Lastly, we have these two horizontal bar charts. The bar chart on the left shows the frequency of
the incidents reported by channel type. We can see that Mobile is highest while Phone is least.
On the right bar chart, we can see the count of frequency of total incidents in each borough. We
can see Brooklyn has the highest, then Queens, then Manhattan and Bronx with Staten Island
coming in with the least number of incidents occurred.
Data Visualization and Analytics (TABLEAU)
This vertical bar chart displays the status of each incident in each borough. We can easily
visualize from this graph that most cases are closed and only a small portion is in progress.

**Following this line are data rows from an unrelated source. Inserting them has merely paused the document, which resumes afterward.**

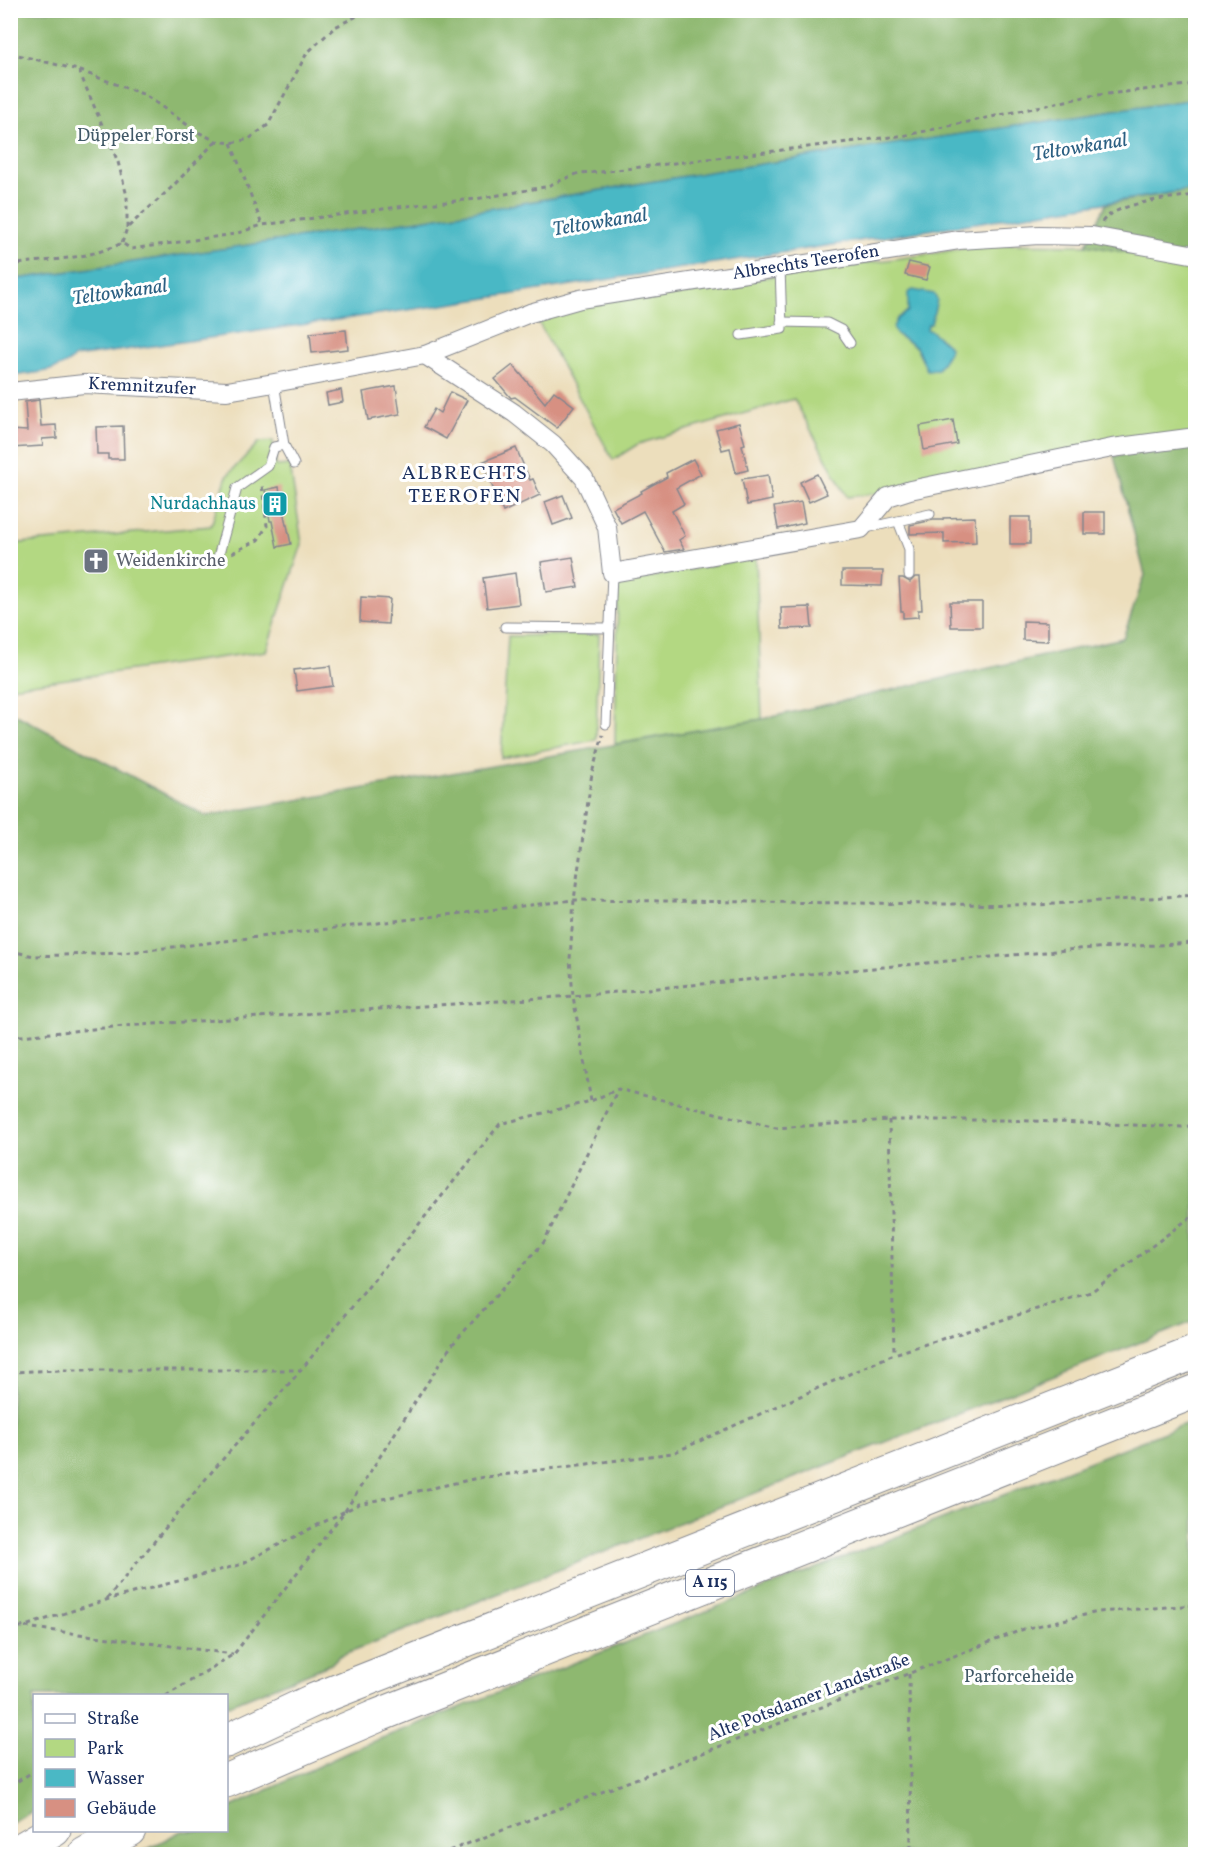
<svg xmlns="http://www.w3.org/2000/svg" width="1206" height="1865" font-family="Vollkorn,serif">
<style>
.green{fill:#b3d882;stroke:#678470;stroke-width:1.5;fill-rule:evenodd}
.forest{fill:#8eb870;stroke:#547467;stroke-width:1.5}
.water{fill:#4ab8c5;stroke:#327492;stroke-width:1.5}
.building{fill:#d79082}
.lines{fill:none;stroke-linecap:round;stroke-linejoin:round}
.lane-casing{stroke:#84868d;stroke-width:11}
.street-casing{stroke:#84868d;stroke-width:20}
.highway-casing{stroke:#84868d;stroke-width:35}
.path{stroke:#84868d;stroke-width:3;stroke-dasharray:4.5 4.5;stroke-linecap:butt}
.lane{stroke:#fff;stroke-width:9}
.street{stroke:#fff;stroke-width:18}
.highway{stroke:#fff;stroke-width:33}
.labels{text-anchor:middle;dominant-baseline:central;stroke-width:6;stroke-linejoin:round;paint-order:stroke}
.shield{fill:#fff;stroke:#5f6d8e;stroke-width:1.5}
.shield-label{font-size:16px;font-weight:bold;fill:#1b2f5e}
.park-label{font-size:18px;fill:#415967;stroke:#fff}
.street-label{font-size:18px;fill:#1b2f5e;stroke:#fff}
.culture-label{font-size:18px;fill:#0d838f;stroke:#fff;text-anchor:end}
.worship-label{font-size:18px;fill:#5b616d;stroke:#fff;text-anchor:start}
.water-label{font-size:20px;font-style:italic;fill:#2b5f82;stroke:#fff}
.neighbourhood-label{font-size:20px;letter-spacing:1.5px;fill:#1b2f5e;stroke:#fff}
</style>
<rect width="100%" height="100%" fill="#fff"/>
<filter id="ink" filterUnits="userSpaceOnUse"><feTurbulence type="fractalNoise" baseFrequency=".0167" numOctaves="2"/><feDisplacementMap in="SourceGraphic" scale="12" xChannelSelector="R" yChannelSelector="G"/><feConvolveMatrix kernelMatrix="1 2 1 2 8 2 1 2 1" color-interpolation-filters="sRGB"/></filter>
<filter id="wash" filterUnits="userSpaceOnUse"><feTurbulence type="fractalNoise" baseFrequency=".008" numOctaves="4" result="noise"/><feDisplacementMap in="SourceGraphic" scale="24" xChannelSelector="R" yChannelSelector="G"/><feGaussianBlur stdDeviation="1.35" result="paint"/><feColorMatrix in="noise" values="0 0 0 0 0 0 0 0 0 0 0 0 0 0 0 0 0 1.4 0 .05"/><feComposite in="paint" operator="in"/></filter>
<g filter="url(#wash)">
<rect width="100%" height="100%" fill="#ecdebc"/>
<g class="green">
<path d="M1002 244 1086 245 1196 265 1195 437 910 490 847 497 794 399 638 444 613 460 536 318 580 304 936 253 971 247ZM908 311 931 324H928L927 330 950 347 922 360 916 347 896 334 897 319Z"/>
<path d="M273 441 276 466 290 465 302 544 266 651 11 687 10 544 211 526 227 476 259 442Z"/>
<path d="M756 557 762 719 615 744 618 583Z"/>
<path d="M599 634 596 740 501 758 508 636Z"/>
</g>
<g class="forest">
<path d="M11 11H1195V99L722 170 427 219 11 280Z"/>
<path d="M1195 189V265L1086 245 1106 204Z"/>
<path d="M1195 446V1321L339 1656 331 1664 227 1706 226 1696H34V1810L11 1824V712L206 816 762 719 1123 638 1145 575 1114 456Z"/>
<path d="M1195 1420V1854H139L181 1831 226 1830 227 1809 359 1747Z"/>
</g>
<g class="water">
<path d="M1195 99V189L436 306 75 357C58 373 33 373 11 376V280L427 219 722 170Z"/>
<path d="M913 290 934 294 937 300 931 324H928L927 330 931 331 950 347 949 352 938 369 927 370 916 347 896 334 893 327 897 319 908 311V293Z"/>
</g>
<g id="blocks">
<g class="building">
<path d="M909 262 930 267 926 280 905 275Z"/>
<path d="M346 330 348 349 312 353 310 333Z"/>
<path d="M513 365 545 403 554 391 574 406 557 428 515 397 511 398 495 379Z"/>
<path d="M396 386 400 414 368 420 363 392Z"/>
<path d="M341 390 343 402 328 405 326 393Z"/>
<path d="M450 392 467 400 446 439 424 427 434 409 440 413Z"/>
<path d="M39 400 41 426 56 425 57 438 42 439 43 446 10 448V430L27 431 25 402Z"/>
<path d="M953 420 957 444 924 450 920 426Z"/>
<path d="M739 423 745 444 742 445 748 470 736 473 730 448 722 450 716 429Z"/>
<path d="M123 426 124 459H108V454H97L96 427Z"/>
<path d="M516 448 530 480 533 479 540 495 503 512 482 462Z"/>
<path d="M693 459 701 474 676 488 684 504 672 511 685 536 679 540 684 549 665 552 643 511 621 523 613 508 642 493 641 491 667 477 666 473Z"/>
<path d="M817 474 827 494 809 502 800 482Z"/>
<path d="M768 475 772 500 747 505 742 479Z"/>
<path d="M279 487 286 525H287L291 544 277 547 272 521H270L265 490Z"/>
<path d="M563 495 572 518 553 525 545 502Z"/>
<path d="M801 502 805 523 778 529 774 507Z"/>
<rect x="1084" y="512" width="21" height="22"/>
<path d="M975 517 976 542 944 543V533L910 534V525L933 520H943V518Z"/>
<rect x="1010" y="517" width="20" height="27"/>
<path d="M573 557 578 587 546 592 541 562Z"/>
<path d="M842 571H883L882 586 842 585Z"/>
<path d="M515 573 519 604 487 608 483 578Z"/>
<path d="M915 577H920L922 610H918V617L903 618V611H901L899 578H903L910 582Z"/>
<path d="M361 597 390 599 388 624 360 622Z"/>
<path d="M950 602H982V627H951Z"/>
<path d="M810 607 812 628 782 629 781 608Z"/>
<path d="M1023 621 1048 622V641L1023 640Z"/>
<path d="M330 666 333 686 297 691 294 670Z"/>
</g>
</g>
</g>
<g filter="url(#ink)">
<use href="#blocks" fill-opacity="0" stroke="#84868d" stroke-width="1.5"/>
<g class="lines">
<g class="lane-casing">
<g id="lane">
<path d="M781 322 827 323 841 330 850 343"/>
<path d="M741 335 782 329 780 267"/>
<path d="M274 383 284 445 294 464"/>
<path d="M898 521 909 549V575"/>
<path d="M866 528 930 514"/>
<path d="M217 561 237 488 268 466 274 447 284 445"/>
<path d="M505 627 610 628"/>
<path d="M606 724 612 573"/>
</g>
</g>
<g class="street-casing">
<g id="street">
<path d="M425 355 514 413 553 444 584 478 607 527 612 573 861 529 888 497 910 490 1112 448 1196 437"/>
<path d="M10 392 84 384 227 391 274 383 425 355 530 313 580 299 959 240 1039 235 1092 236 1196 255"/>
</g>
</g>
<g class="highway-casing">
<g id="highway">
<path d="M226 1741 314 1700 1196 1352"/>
<path d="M226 1781 377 1716 1196 1391"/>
<path d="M13 1854 54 1830"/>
<path d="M85 1854 129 1830"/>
</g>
</g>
<g class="path">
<path d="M10 53 78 70 145 95 196 131 216 141 231 143 249 139 268 125 307 53 335 27 369 10"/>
<path d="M79 71 118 162 127 196V228"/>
<path d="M231 143 262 225"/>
<path d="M1102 222C1116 202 1172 198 1196 195"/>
<path d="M122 243 127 228 171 188 216 141"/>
<path d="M10 265C48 259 87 260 122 243L131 249 235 234 262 225 406 206 476 199 545 187 579 173 600 172 907 135 1089 96 1196 84"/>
<path d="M232 553 258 540 267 526 262 485"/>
<path d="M10 951 34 956 122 953 574 900 1037 905 1196 895"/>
<path d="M10 1037 124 1026 573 996 1077 949 1196 943"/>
<path d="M591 1101 573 996 570 959 574 900 592 773 603 735"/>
<path d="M889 1120 894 1354"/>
<path d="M10 1372 61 1370H301L500 1124 591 1101 618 1089 776 1128 889 1120H1006L1182 1127 1196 1125"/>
<path d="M107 1599 209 1475 301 1370"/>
<path d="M10 1627H22L106 1600 239 1565 359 1504 478 1478 673 1453 894 1354 1091 1292 1196 1213"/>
<path d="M25 1627 233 1654"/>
<path d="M909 1674 911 1854"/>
<path d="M166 1696 234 1654 345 1511 451 1346 544 1242 617 1091"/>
<path d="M10 1786 34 1771"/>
<path d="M441 1854 1024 1629 1098 1612 1196 1605"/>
</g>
<use href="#lane" class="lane"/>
<use href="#street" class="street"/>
<use href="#highway" class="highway"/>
</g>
</g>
<defs>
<g id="building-square" transform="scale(1.35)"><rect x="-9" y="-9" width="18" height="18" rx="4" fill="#0f9aa8" stroke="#fff"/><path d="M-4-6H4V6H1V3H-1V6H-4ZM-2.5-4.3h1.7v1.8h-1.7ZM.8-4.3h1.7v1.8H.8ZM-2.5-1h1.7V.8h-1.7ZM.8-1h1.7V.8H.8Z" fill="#fff"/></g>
<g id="church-square" transform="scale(1.35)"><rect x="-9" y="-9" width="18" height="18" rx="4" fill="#6b7280" stroke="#fff"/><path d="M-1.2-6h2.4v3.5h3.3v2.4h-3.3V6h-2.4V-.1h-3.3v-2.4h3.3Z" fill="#fff"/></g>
</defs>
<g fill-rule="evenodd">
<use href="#building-square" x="275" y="504"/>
<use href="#church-square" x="96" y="561"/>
</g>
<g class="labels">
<rect class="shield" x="686" y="1570" width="48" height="26" rx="4.5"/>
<g class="shield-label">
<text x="710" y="1583">A 115</text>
</g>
<g class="park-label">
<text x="136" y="136">Düppeler Forst</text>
<text x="1019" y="1677">Parforceheide</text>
</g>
<g class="street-label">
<text transform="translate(806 263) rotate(-9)">Albrechts Teerofen</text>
<text transform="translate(142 387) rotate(3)">Kremnitzufer</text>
<text transform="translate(809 1698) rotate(-21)">Alte Potsdamer Landstraße</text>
</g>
<g class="culture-label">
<text x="256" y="504">Nurdachhaus</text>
</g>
<g class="worship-label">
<text x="116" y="561">Weidenkirche</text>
</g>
<g class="water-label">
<text transform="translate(1080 148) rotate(-9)">Teltowkanal</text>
<text transform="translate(600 223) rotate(-9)">Teltowkanal</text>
<text transform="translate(120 293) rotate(-8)">Teltowkanal</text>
</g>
<g class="neighbourhood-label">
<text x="465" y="474">ALBRECHTS<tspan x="465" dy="23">TEEROFEN</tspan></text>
</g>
</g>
<rect width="1206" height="1865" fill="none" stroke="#fff" stroke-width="36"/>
<rect x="33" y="1694" width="195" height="138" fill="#ffffff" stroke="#a4acbf" stroke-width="1.5"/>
<rect x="45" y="1714" width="30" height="9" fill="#ffffff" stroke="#a4acbf" stroke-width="1.5"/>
<text x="87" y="1724" font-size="18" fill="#1b2f5e">Straße</text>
<rect x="45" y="1739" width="30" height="18" fill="#b3d882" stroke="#a4acbf" stroke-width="1.5"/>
<text x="87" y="1754" font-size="18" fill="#1b2f5e">Park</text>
<rect x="45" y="1769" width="30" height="18" fill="#4ab8c5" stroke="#a4acbf" stroke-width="1.5"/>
<text x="87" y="1784" font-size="18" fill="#1b2f5e">Wasser</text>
<rect x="45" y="1799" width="30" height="18" fill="#d79082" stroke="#a4acbf" stroke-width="1.5"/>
<text x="87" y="1814" font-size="18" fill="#1b2f5e">Gebäude</text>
</svg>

Count of boroughs with the specified channel type. This horizontal bar chart gives an
overview of how the incidents are reported in each borough. As we can see in the bar chart
Mobile is highest and Phone is least.
This is a geographical map of NYC. The size of the circle represents the number of
incidents occurred in that specific zip code. The color of the circle on the other hand, represents
the borough that they are located in. This visualizations allow for people to easily see which zip
code has the largest number of incidents and locate which borough it is according to the legend
for people that are unfamiliar with NYC locations.
CONCLUSION
Software/Tools Used:
Discord:
Our Discord Server acted as a communication collaboration tool for our Group Project. It is
where we communicated and shared files.
Microsoft Office (Words, Outlook):
We used Microsoft tools such as Words to create documents, reports and Outlook to
communicate via email.
Google Drive (Docs):
We used Google Docs to work on reports and documents in parallel.
Oracle Cloud:
We utilized Oracle Cloud to create an ATP Database which acted as our Data Warehouse.
Oracle SQLDeveloper:
This was our DBMS in which we used to query data and create DDL, DML SQL statements.
Pentaho Data Integration Tool:
This was used for our ETL process.
Python:
This was used to clean data, dedupe data, organize data, transform data and create visualizations.
Tableau Desktop:
This business intelligence tool was used to create data visualization and data analysis for KPI
metrics
References: http://holowczak.com/ (Professor’s Website)
Proposal Benefits:
Throughout the analysis we did on the illegal Parking complaint case, we found out the
data has big differences between areas. For our data, there is more illegal Parking complaint case
on Brooklyn and Queens, which we consider may because there is more residential area in these
two Boroughs. More residents mean more cars and less parking place for drives. The advice we
provide is to build more underground parking places in Brooklyn and Queens, this method may
reduce the number of illegal parking complaints. In addition, from our data, we also know which
zip code specifically in each borough has the most incidents of illegal parking. In the zip codes
that have the most incidents, we can propose to send additional traffic officers in those areas to
provide punishments to those who break the parking law to hopefully have the occurrence of
illegal parking decrease.